I am going to make a bit of progress, but I will give way shortly.
Let me, again, be clear about what the Bill does. It takes a “snapshot” of substantive EU law, including the underlying fundamental rights and principles at the point of exit. It converts those into UK law, where they will sit alongside the Human Rights Act and other UK legislation on human rights. That is a crucial point. As my right hon. and learned Friend the Member for Beaconsfield rather perceptively asked during debates on the Lisbon Treaty in 2008,
“Will the Lord Chancellor confirm that every country that is a member of the European Union is also a signatory of the European Convention on Human Rights? Indeed, I believe that every single one has incorporated it. In view of that, what is the purpose of the charter of fundamental rights?”—[Official Report, 5 February 2008; Vol. 471, c. 804.]
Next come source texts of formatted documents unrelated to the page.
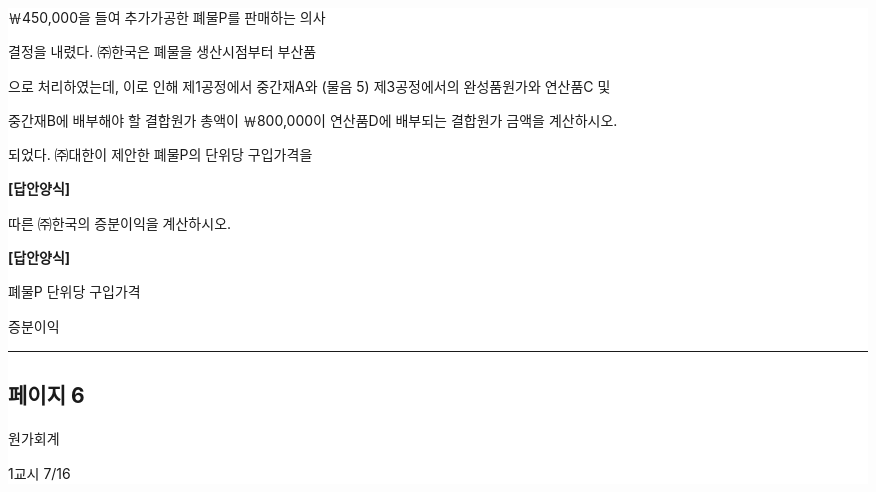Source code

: ￦450,000을 들여 추가가공한 폐물P를 판매하는 의사

결정을 내렸다. ㈜한국은 폐물을 생산시점부터 부산품

으로 처리하였는데, 이로 인해 제1공정에서 중간재A와 (물음 5) 제3공정에서의 완성품원가와 연산품C 및

중간재B에 배부해야 할 결합원가 총액이 ￦800,000이 연산품D에 배부되는 결합원가 금액을 계산하시오.

되었다. ㈜대한이 제안한 폐물P의 단위당 구입가격을


**[답안양식]**

따른 ㈜한국의 증분이익을 계산하시오.


**[답안양식]**

폐물P 단위당 구입가격

증분이익


---

## 페이지 6

원가회계

1교시 7/16


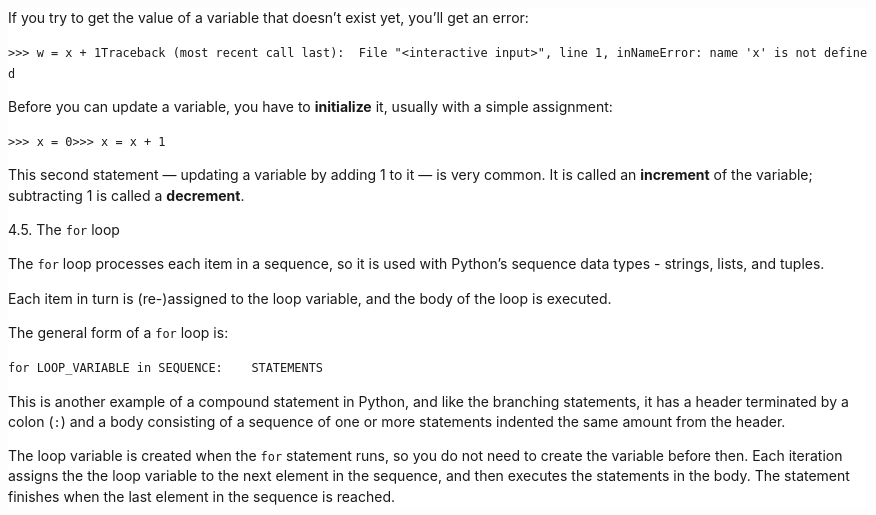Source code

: <span class="text-4505230f--TextH400-3033861f--textContentFamily-49a318e1"><span data-key="66a504d25601430999b4a895ccdca930"><span data-offset-key="66a504d25601430999b4a895ccdca930:0">If you try to get the value of a variable that doesn’t exist yet, you’ll get an error:</span></span></span>

    >>> w = x + 1Traceback (most recent call last):  File "<interactive input>", line 1, inNameError: name 'x' is not defined

<span class="text-4505230f--TextH400-3033861f--textContentFamily-49a318e1"><span data-key="aace803cc92b48f3bcac90a91b4afb0b"><span data-offset-key="aace803cc92b48f3bcac90a91b4afb0b:0">Before you can update a variable, you have to </span><span data-offset-key="aace803cc92b48f3bcac90a91b4afb0b:1">**initialize**</span><span data-offset-key="aace803cc92b48f3bcac90a91b4afb0b:2"> it, usually with a simple assignment:</span></span></span>

    >>> x = 0>>> x = x + 1

<span class="text-4505230f--TextH400-3033861f--textContentFamily-49a318e1"><span data-key="e3b4102da8c84782a3ddd8f7ed19a434"><span data-offset-key="e3b4102da8c84782a3ddd8f7ed19a434:0">This second statement — updating a variable by adding 1 to it — is very common. It is called an </span><span data-offset-key="e3b4102da8c84782a3ddd8f7ed19a434:1">**increment**</span><span data-offset-key="e3b4102da8c84782a3ddd8f7ed19a434:2"> of the variable; subtracting 1 is called a </span><span data-offset-key="e3b4102da8c84782a3ddd8f7ed19a434:3">**decrement**</span><span data-offset-key="e3b4102da8c84782a3ddd8f7ed19a434:4">.</span></span></span>

<span class="text-4505230f--HeadingH600-23f228db--textContentFamily-49a318e1"><span data-key="697a4203171740dea48ee3ddda0e1ec4"><span data-offset-key="697a4203171740dea48ee3ddda0e1ec4:0">4.5. The </span><span data-offset-key="697a4203171740dea48ee3ddda0e1ec4:1">`for`</span><span data-offset-key="697a4203171740dea48ee3ddda0e1ec4:2"> loop</span></span></span>

<span class="text-4505230f--TextH400-3033861f--textContentFamily-49a318e1"><span data-key="3165a86fe53d4458ba90ac205f66d755"><span data-offset-key="3165a86fe53d4458ba90ac205f66d755:0">The </span><span data-offset-key="3165a86fe53d4458ba90ac205f66d755:1">`for`</span><span data-offset-key="3165a86fe53d4458ba90ac205f66d755:2"> loop processes each item in a sequence, so it is used with Python’s sequence data types - strings, lists, and tuples.</span></span></span>

<span class="text-4505230f--TextH400-3033861f--textContentFamily-49a318e1"><span data-key="d85d33d644c343689d6f3f65f52a71b2"><span data-offset-key="d85d33d644c343689d6f3f65f52a71b2:0">Each item in turn is (re-)assigned to the loop variable, and the body of the loop is executed.</span></span></span>

<span class="text-4505230f--TextH400-3033861f--textContentFamily-49a318e1"><span data-key="ed4e756e3ff54c31a9f8008fca3189c9"><span data-offset-key="ed4e756e3ff54c31a9f8008fca3189c9:0">The general form of a </span><span data-offset-key="ed4e756e3ff54c31a9f8008fca3189c9:1">`for`</span><span data-offset-key="ed4e756e3ff54c31a9f8008fca3189c9:2"> loop is:</span></span></span>

    for LOOP_VARIABLE in SEQUENCE:    STATEMENTS

<span class="text-4505230f--TextH400-3033861f--textContentFamily-49a318e1"><span data-key="3cf874bf2a2a4c1ab1e8aa638fa92dd9"><span data-offset-key="3cf874bf2a2a4c1ab1e8aa638fa92dd9:0">This is another example of a compound statement in Python, and like the branching statements, it has a header terminated by a colon (</span><span data-offset-key="3cf874bf2a2a4c1ab1e8aa638fa92dd9:1">`:`</span><span data-offset-key="3cf874bf2a2a4c1ab1e8aa638fa92dd9:2">) and a body consisting of a sequence of one or more statements indented the same amount from the header.</span></span></span>

<span class="text-4505230f--TextH400-3033861f--textContentFamily-49a318e1"><span data-key="f44452e522654baba92c806b18437fe3"><span data-offset-key="f44452e522654baba92c806b18437fe3:0">The loop variable is created when the </span><span data-offset-key="f44452e522654baba92c806b18437fe3:1">`for`</span><span data-offset-key="f44452e522654baba92c806b18437fe3:2"> statement runs, so you do not need to create the variable before then. Each iteration assigns the the loop variable to the next element in the sequence, and then executes the statements in the body. The statement finishes when the last element in the sequence is reached.</span></span></span>
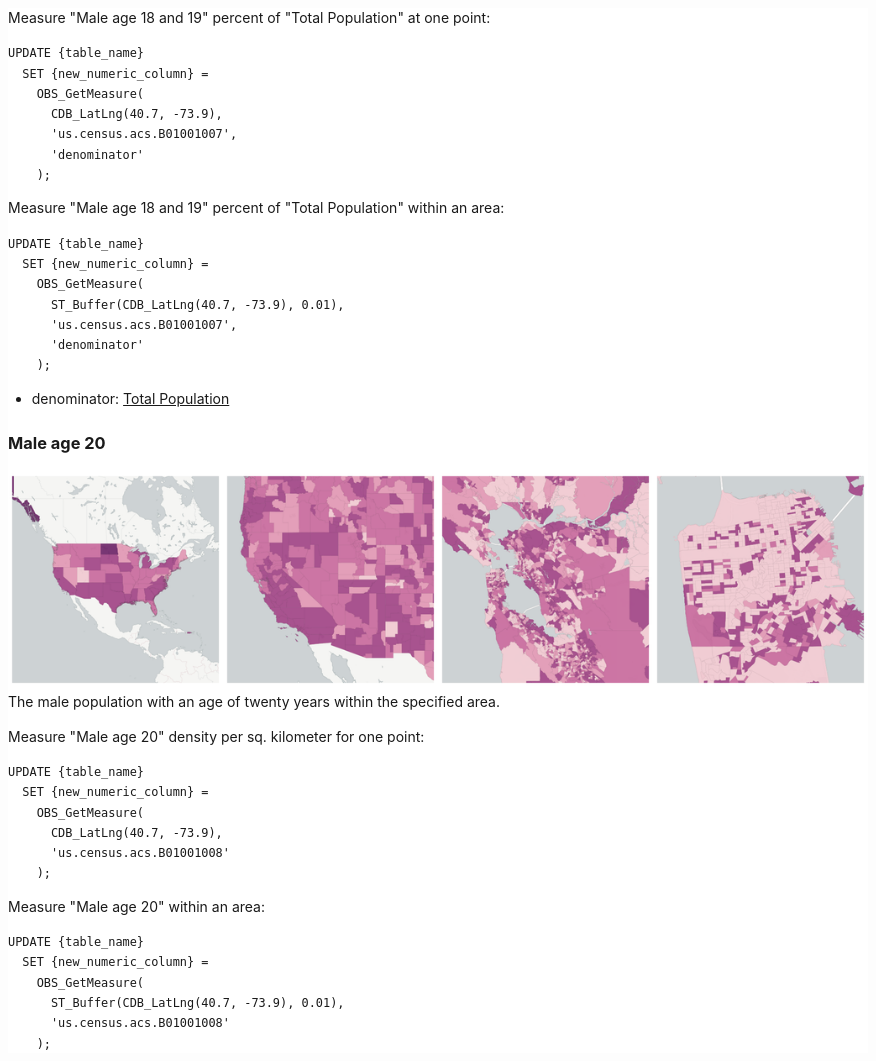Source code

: Measure &quot;Male age 18 and 19&quot; percent of &quot;Total Population&quot; at one point:

    UPDATE {table_name}
      SET {new_numeric_column} =
        OBS_GetMeasure(
          CDB_LatLng(40.7, -73.9),
          'us.census.acs.B01001007',
          'denominator'
        );

Measure &quot;Male age 18 and 19&quot; percent of &quot;Total Population&quot; within an area:

    UPDATE {table_name}
      SET {new_numeric_column} =
        OBS_GetMeasure(
          ST_Buffer(CDB_LatLng(40.7, -73.9), 0.01),
          'us.census.acs.B01001007',
          'denominator'
        );

* denominator: [Total Population](../race_ethnicity/#us-census-acs-b01003001)


### <a name="male-age-20"></a><a name="us-census-acs-b01001008"></a>Male age 20

[<img alt="../../_images/us.census.acs.B01001008.png" src="../../_images/us.census.acs.B01001008.png" style="width: 100%;" />](../../_images/us.census.acs.B01001008.png)The male population with an age of twenty years within the specified area.

Measure &quot;Male age 20&quot;  density per sq. kilometer  for one point:

    UPDATE {table_name}
      SET {new_numeric_column} =
        OBS_GetMeasure(
          CDB_LatLng(40.7, -73.9),
          'us.census.acs.B01001008'
        );

Measure &quot;Male age 20&quot; within an area:

    UPDATE {table_name}
      SET {new_numeric_column} =
        OBS_GetMeasure(
          ST_Buffer(CDB_LatLng(40.7, -73.9), 0.01),
          'us.census.acs.B01001008'
        );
During the same debate, my right hon. and learned Friend made the point, far better than I can—and I say
this with all due deference—that the risk of adopting the charter was that it would, at least potentially, run into conflict with domestic human rights law, thereby creating at least the potential for legal confusion. This is the point that I want to make to my right hon. and learned Friend the Member for Rushcliffe. If we incorporated or implemented the charter, we would in effect be triplicating human rights standards in UK law, opening up wide scope for uncertainty. My right hon. and learned Friend the Member for Beaconsfield was right about that then, and I think he is right about it now.